4. Cette rencontre ne peut pas être qu’un souvenir. Elle est un défi pour nous! Elle nous indique le chemin de la redécouverte et de la réconciliation réciproque. Un chemin qui n’est certainement ni facile, ni dépourvu d’obstacles. Dans le geste émouvant de nos prédécesseurs à Jérusalem, nous pouvons trouver la force de surmonter tout malentendu et difficulté, pour nous consacrer sans relâche à cet engagement d’unité.
L’Eglise de Rome s’est placée avec une ferme volonté et une grande sincérité sur la voie de la pleine réconciliation, à travers des initiatives qui se sont révélées, à chaque fois, possibles et utiles. Je désire exprimer aujourd’hui le souhait que tous les chrétiens intensifient leurs efforts, chacun de leur côté, afin d’hâter le jour où se réalisera pleinement le désir du Seigneur: « Que tous soient un » (Jn 17, 11.21). Que notre conscience ne nous reproche pas d’avoir oublié des étapes, d’avoir négligé des opportunités, de n’avoir pas tenté toutes les voies!
5. Nous le savons bien: l’unité que nous recherchons est avant tout un don de Dieu. Mais nous sommes conscients que hâter l’heure de sa pleine réalisation dépend également de nous, de notre prière, de notre conversion au Christ.

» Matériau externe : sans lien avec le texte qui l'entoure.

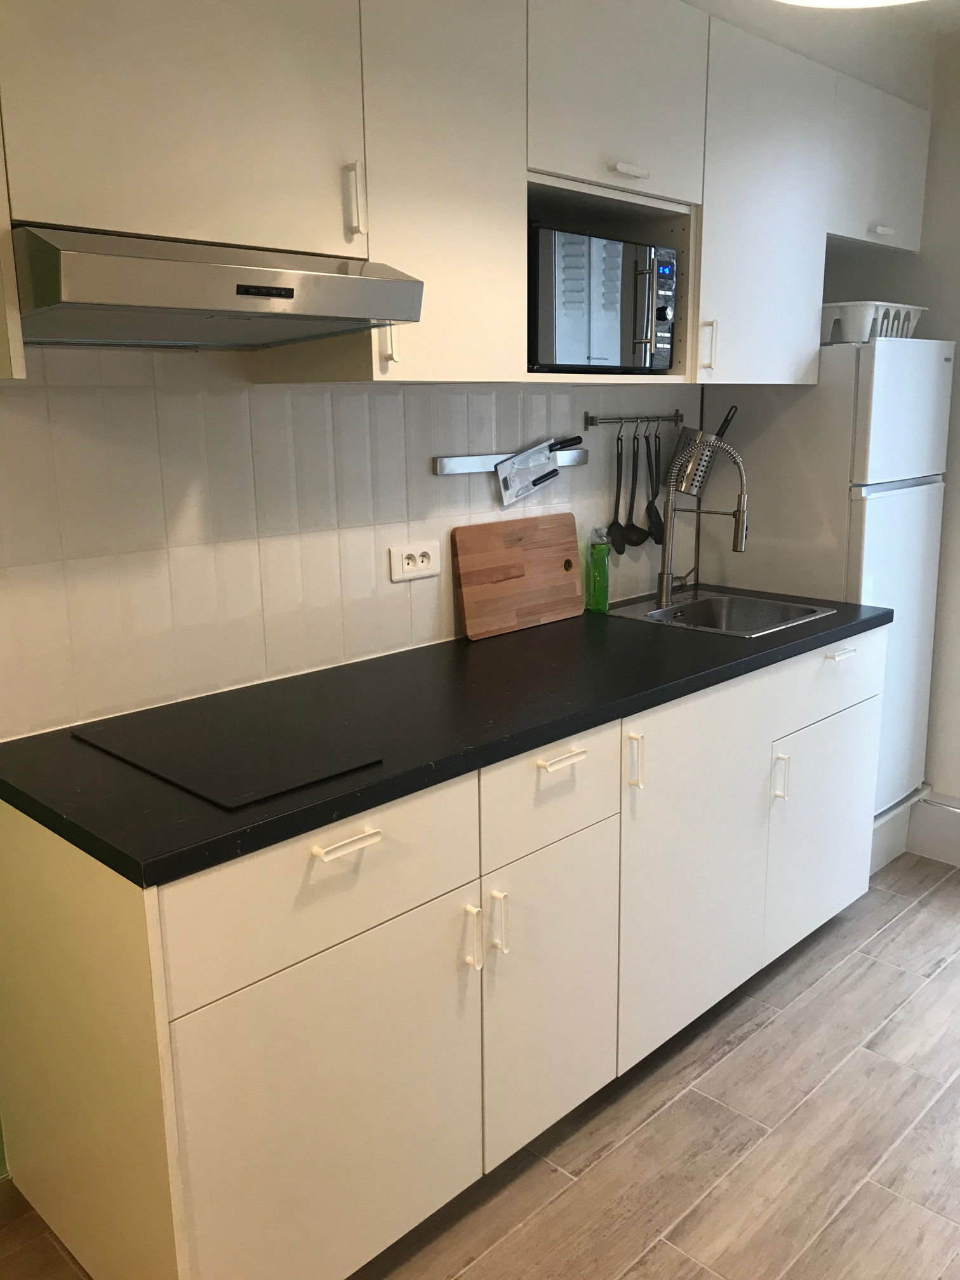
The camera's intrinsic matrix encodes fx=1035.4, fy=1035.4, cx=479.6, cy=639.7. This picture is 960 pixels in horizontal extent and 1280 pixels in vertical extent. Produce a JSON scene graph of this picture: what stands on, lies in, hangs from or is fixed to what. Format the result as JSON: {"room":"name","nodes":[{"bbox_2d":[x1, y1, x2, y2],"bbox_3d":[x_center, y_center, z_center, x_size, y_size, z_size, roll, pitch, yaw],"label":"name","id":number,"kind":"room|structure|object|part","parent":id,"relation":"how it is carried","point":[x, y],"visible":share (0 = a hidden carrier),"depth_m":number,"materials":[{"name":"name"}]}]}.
{"room":"kitchen","nodes":[
{"label":"kitchen","id":0,"kind":"room"},
{"bbox_2d":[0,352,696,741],"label":"tile backsplash","id":1,"kind":"structure","parent":0,"point":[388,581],"depth_m":2.04,"materials":[{"name":"white tile"}]},
{"bbox_2d":[388,540,440,581],"bbox_3d":[-0.145,-0.182,2.363,0.012,0.081,0.144,12,18,43],"label":"power socket","id":2,"kind":"object","parent":1,"relation":"attached to","point":[418,563],"visible":0.99,"depth_m":2.35,"materials":[{"name":"white plastic"}]},
{"bbox_2d":[0,0,933,386],"bbox_3d":[0.111,-0.943,2.208,0.382,0.783,3.090,12,18,43],"label":"upper cabinet","id":3,"kind":"object","parent":1,"relation":"attached to","point":[916,237],"visible":0.89,"depth_m":1.89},
{"bbox_2d":[12,224,424,350],"bbox_3d":[-0.467,-0.533,1.622,0.492,0.136,0.587,12,18,43],"label":"range hood","id":4,"kind":"object","parent":3,"relation":"attached to","point":[196,280],"visible":0.98,"depth_m":1.47,"materials":[{"name":"silver metal"}]},
{"bbox_2d":[527,224,678,371],"bbox_3d":[0.197,-0.749,2.352,0.359,0.287,0.479,12,18,43],"label":"microwave","id":5,"kind":"object","parent":3,"relation":"in","point":[623,334],"visible":0.75,"depth_m":2.20,"materials":[{"name":"metal"}]},
{"bbox_3d":[0.391,-0.728,2.283,0.070,0.228,0.071,12,18,43],"label":"control panel","id":6,"kind":"part","parent":5,"relation":"part of","materials":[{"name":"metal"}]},
{"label":"handle","id":7,"kind":"part","parent":3,"relation":"part of","materials":[{"name":"white metal"}]},
{"bbox_3d":[1.138,-1.159,2.944,0.044,0.023,0.047,12,18,43],"label":"handle","id":8,"kind":"part","parent":3,"relation":"part of","materials":[{"name":"white plastic"}]},
{"bbox_2d":[431,448,585,474],"bbox_3d":[0.087,-0.440,2.541,0.025,0.037,0.505,12,18,43],"label":"knife rack","id":9,"kind":"object","parent":1,"relation":"attached to","point":[473,463],"visible":0.76,"depth_m":2.46,"materials":[{"name":"silver metal"}]},
{"bbox_2d":[495,440,558,506],"bbox_3d":[0.115,-0.416,2.576,0.058,0.154,0.195,12,18,43],"label":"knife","id":10,"kind":"object","parent":9,"relation":"attached to","point":[505,501],"visible":0.98,"depth_m":2.57,"materials":[{"name":"silver metal"}]},
{"bbox_2d":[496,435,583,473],"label":"knife","id":11,"kind":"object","parent":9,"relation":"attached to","point":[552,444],"visible":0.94,"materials":[{"name":"silver metal"}]},
{"bbox_2d":[582,412,683,427],"bbox_3d":[0.437,-0.606,2.853,0.049,0.041,0.402,12,18,43],"label":"utensil rail","id":12,"kind":"object","parent":1,"relation":"attached to","point":[592,423],"visible":0.97,"depth_m":2.81,"materials":[{"name":"silver metal"}]},
{"bbox_2d":[606,426,627,553],"bbox_3d":[0.385,-0.406,2.848,0.047,0.343,0.079,12,18,43],"label":"spoon","id":13,"kind":"object","parent":12,"relation":"hanging from","point":[618,525],"visible":0.98,"depth_m":2.85,"materials":[{"name":"black plastic"}]},
{"bbox_2d":[624,426,650,545],"bbox_3d":[0.433,-0.425,2.878,0.054,0.330,0.084,12,18,43],"label":"ladle","id":14,"kind":"object","parent":12,"relation":"hanging from","point":[637,541],"visible":0.98,"depth_m":2.88,"materials":[{"name":"black plastic"}]},
{"bbox_2d":[645,426,666,545],"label":"spatula","id":15,"kind":"object","parent":12,"relation":"hanging from","point":[655,539],"visible":0.91,"depth_m":2.92,"materials":[{"name":"black plastic"}]},
{"bbox_2d":[667,422,730,495],"bbox_3d":[0.625,-0.520,3.017,0.147,0.194,0.183,12,18,43],"label":"utensil holder","id":16,"kind":"object","parent":12,"relation":"hanging from","point":[708,455],"visible":0.65,"depth_m":2.97,"materials":[{"name":"silver metal"}]},
{"bbox_2d":[714,405,737,438],"bbox_3d":[0.658,-0.553,2.942,0.111,0.225,0.044,-5,13,-17],"label":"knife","id":17,"kind":"object","parent":16,"relation":"in","point":[726,420],"visible":0.37,"depth_m":2.92,"materials":[{"name":"black plastic"}]},
{"bbox_2d":[0,853,959,1279],"bbox_3d":[0.447,1.265,1.210,3.024,0.098,5.335,12,18,43],"label":"floor","id":18,"kind":"structure","parent":0,"point":[937,899],"depth_m":2.06,"materials":[{"name":"brown tile"}]},
{"bbox_2d":[1,629,887,1279],"bbox_3d":[0.154,0.509,2.358,0.630,0.891,2.206,12,18,43],"label":"base cabinet","id":19,"kind":"object","parent":18,"relation":"on","point":[373,846],"visible":0.82,"depth_m":1.74,"materials":[{"name":"white paint"}]},
{"bbox_3d":[-0.223,0.362,1.570,0.029,0.203,0.520,12,18,43],"label":"drawer","id":20,"kind":"part","parent":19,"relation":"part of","materials":[{"name":"white paint"}]},
{"bbox_3d":[-0.219,0.758,1.650,0.043,0.556,0.493,12,18,43],"label":"door","id":21,"kind":"part","parent":19,"relation":"part of","materials":[{"name":"white paint"}]},
{"bbox_3d":[-0.201,0.301,1.551,0.040,0.015,0.093,12,18,43],"label":"drawer pull","id":22,"kind":"part","parent":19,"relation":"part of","materials":[{"name":"white plastic"}]},
{"bbox_2d":[0,584,890,886],"bbox_3d":[0.077,0.061,2.288,0.685,0.037,2.293,12,18,43],"label":"countertop","id":23,"kind":"structure","parent":19,"relation":"on","point":[489,663],"depth_m":1.86,"materials":[{"name":"black laminate"}]},
{"bbox_2d":[72,700,386,809],"bbox_3d":[-0.434,0.174,1.736,0.506,0.007,0.310,12,18,43],"label":"cooktop","id":24,"kind":"object","parent":23,"relation":"in","point":[272,748],"visible":0.99,"depth_m":1.69,"materials":[{"name":"black glass"}]},
{"bbox_2d":[453,513,584,639],"bbox_3d":[0.108,-0.168,2.600,0.030,0.270,0.439,12,18,43],"label":"cutting board","id":25,"kind":"object","parent":23,"relation":"on","point":[520,560],"visible":0.99,"depth_m":2.57,"materials":[{"name":"brown wood"}]},
{"bbox_2d":[584,527,610,612],"bbox_3d":[0.317,-0.188,2.773,0.062,0.225,0.061,-9,15,-32],"label":"dish soap bottle","id":26,"kind":"object","parent":23,"relation":"on","point":[600,563],"visible":1,"depth_m":2.75,"materials":[{"name":"green plastic"}]},
{"bbox_2d":[604,587,837,637],"bbox_3d":[0.636,0.002,2.791,0.456,0.163,0.455,12,18,43],"label":"sink","id":27,"kind":"object","parent":23,"relation":"in","point":[734,606],"visible":0.57,"depth_m":2.90,"materials":[{"name":"silver metal"}]},
{"bbox_2d":[655,440,750,604],"bbox_3d":[0.622,-0.315,2.824,0.264,0.431,0.119,12,18,43],"label":"faucet","id":28,"kind":"object","parent":27,"relation":"on","point":[737,539],"visible":1,"depth_m":2.82,"materials":[{"name":"silver metal"}]},
{"bbox_3d":[-0.017,0.509,1.780,0.032,0.107,0.014,12,18,43],"label":"handle","id":29,"kind":"part","parent":19,"relation":"part of","materials":[{"name":"metal"}]},
{"bbox_3d":[0.031,0.502,1.832,0.030,0.108,0.014,12,18,43],"label":"handle","id":30,"kind":"part","parent":19,"relation":"part of","materials":[{"name":"metal"}]},
{"bbox_3d":[0.132,0.274,1.919,0.030,0.186,0.366,12,18,43],"label":"drawer","id":31,"kind":"part","parent":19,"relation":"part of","materials":[{"name":"white paint"}]},
{"bbox_3d":[0.135,0.671,1.987,0.052,0.554,0.309,12,18,43],"label":"door","id":32,"kind":"part","parent":19,"relation":"part of","materials":[{"name":"white paint"}]},
{"bbox_3d":[0.146,0.219,1.898,0.041,0.016,0.091,12,18,43],"label":"drawer pull","id":33,"kind":"part","parent":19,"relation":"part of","materials":[{"name":"white plastic"}]},
{"bbox_3d":[0.307,0.245,2.063,0.032,0.111,0.014,12,18,43],"label":"handle","id":34,"kind":"part","parent":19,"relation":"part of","materials":[{"name":"white metal"}]},
{"bbox_3d":[0.474,0.527,2.279,0.062,0.667,0.469,12,18,43],"label":"door","id":35,"kind":"part","parent":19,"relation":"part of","materials":[{"name":"white paint"}]},
{"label":"handle","id":36,"kind":"part","parent":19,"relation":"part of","materials":[{"name":"metal"}]},
{"bbox_3d":[0.901,0.496,2.726,0.046,0.519,0.422,12,18,43],"label":"door","id":37,"kind":"part","parent":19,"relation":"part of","materials":[{"name":"white paint"}]},
{"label":"drawer","id":38,"kind":"part","parent":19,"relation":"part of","materials":[{"name":"white paint"}]},
{"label":"drawer pull","id":39,"kind":"part","parent":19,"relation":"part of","materials":[{"name":"metal"}]},
{"bbox_2d":[701,337,953,861],"bbox_3d":[1.052,-0.080,3.228,0.567,1.603,0.517,12,18,43],"label":"refrigerator","id":40,"kind":"object","parent":18,"relation":"on","point":[879,506],"visible":0.54,"depth_m":2.95,"materials":[{"name":"white metal"}]},
{"bbox_2d":[820,300,927,342],"bbox_3d":[1.087,-0.914,3.032,0.321,0.108,0.387,12,18,43],"label":"white basket","id":41,"kind":"object","parent":40,"relation":"on","point":[861,315],"visible":0.66,"depth_m":2.88,"materials":[{"name":"white plastic"}]},
{"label":"door","id":42,"kind":"part","parent":40,"relation":"part of","materials":[{"name":"white metal"}]},
{"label":"freezer door","id":43,"kind":"part","parent":40,"relation":"part of","materials":[{"name":"white metal"}]},
{"bbox_2d":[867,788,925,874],"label":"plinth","id":44,"kind":"object","parent":18,"relation":"on","point":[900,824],"visible":0.13,"depth_m":3.25,"materials":[{"name":"white"}]},
{"bbox_2d":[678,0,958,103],"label":"ceiling","id":45,"kind":"structure","parent":0,"point":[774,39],"depth_m":2.69,"materials":[{"name":"white paint"}]},
{"bbox_2d":[774,0,926,8],"bbox_3d":[0.560,-1.070,1.306,0.508,0.372,0.501,12,18,43],"label":"ceiling light","id":46,"kind":"object","parent":45,"relation":"attached to","point":[858,1],"visible":0.98,"depth_m":1.57,"materials":[{"name":"white"}]},
{"bbox_2d":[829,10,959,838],"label":"right wall","id":47,"kind":"structure","parent":0,"point":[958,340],"depth_m":3.18,"materials":[{"name":"paint"}]},
{"bbox_2d":[906,791,959,865],"bbox_3d":[2.188,0.762,2.669,2.635,0.193,0.019,12,18,43],"label":"baseboard","id":48,"kind":"structure","parent":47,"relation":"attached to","point":[940,821],"depth_m":3.36,"materials":[{"name":"white paint"}]}
]}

Votre Sainteté, en ce qui me concerne, je tiens à confesser que sur la voie de la recherche de l’unité, je me suis toujours laissé guider, comme par une boussole sûre, par l’enseignement du Concile Vatican II. La Lettre encyclique Ut unum sint:, publiée quelques jours avant la mémorable visite de Votre Sainteté à Rome, en 1995, réaffirmait précisément ce que le Concile avait annoncé dans le Décret sur l’oecuménisme Unitatis redintegratio, dont nous célébrons cette année le quarantième anniversaire de la promulgation.
‘ai eu plusieurs fois l’occasion de souligner, en des circonstances solennelles, et je le répète aujourd’hui également, que l’engagement pris par l’Eglise catholique lors du Concile Vatican II est irrévocable. On ne peut y renoncer!
6. Le rite de l’imposition du Pallium aux nouveaux Archevêques métropolitains contribue à compléter la solennité et la joie de la célébration d’aujourd’hui et à l’enrichir de contenus spirituels et ecclésiaux.Vénérés Frères, le Pallium, que vous recevrez aujourd’hui en présence du Patriarche oecuménique, notre Frère dans le Christ, est un signe de la communion qui vous unit à titre particulier au témoignage apostolique de Pierre et de Paul. Il vous lie à l’Evêque de Rome, Successeur de Pierre, appelé à accomplir un service ecclésial particulier à l’égard du Collège épiscopal tout entier. Je vous remercie de votre présence et je vous présente tous mes voeux pour votre ministère en faveur des Eglises métropolitaines présentes dans diverses Nations. Je vous accompagne volontiers de mon affection et de ma prière.
7. « Tu es le Christ, le Fils du Dieu vivant! ». Combien de fois reviennent dans ma prière quotidienne ces paroles, qui constituent la profession de foi de Pierre! Dans la précieuse icône donnée par le Patriarche Athénagoras I au Pape Paul VI le 5 janvier 1964, les deux saints Apôtres, Pierre le Coryphée et André le Protoclite, s’embrassent, dans un langage éloquent d’amour, sous le Christ glorieux. André a été le premier à se placer à la suite du Seigneur, Pierre a été appelé à confirmer ses frères dans la foi.
Leur baiser sous le regard du Christ est une invitation à poursuivre le chemin entrepris, vers cet objectif d’unité que nous voulons atteindre ensemble.
Qu’aucune difficulté ne nous freine. Mais allons plutôt de l’avant avec espérance, soutenus par l’intercession des Apôtres et par la protection maternelle de Marie, Mère du Christ, Fils du Dieu vivant.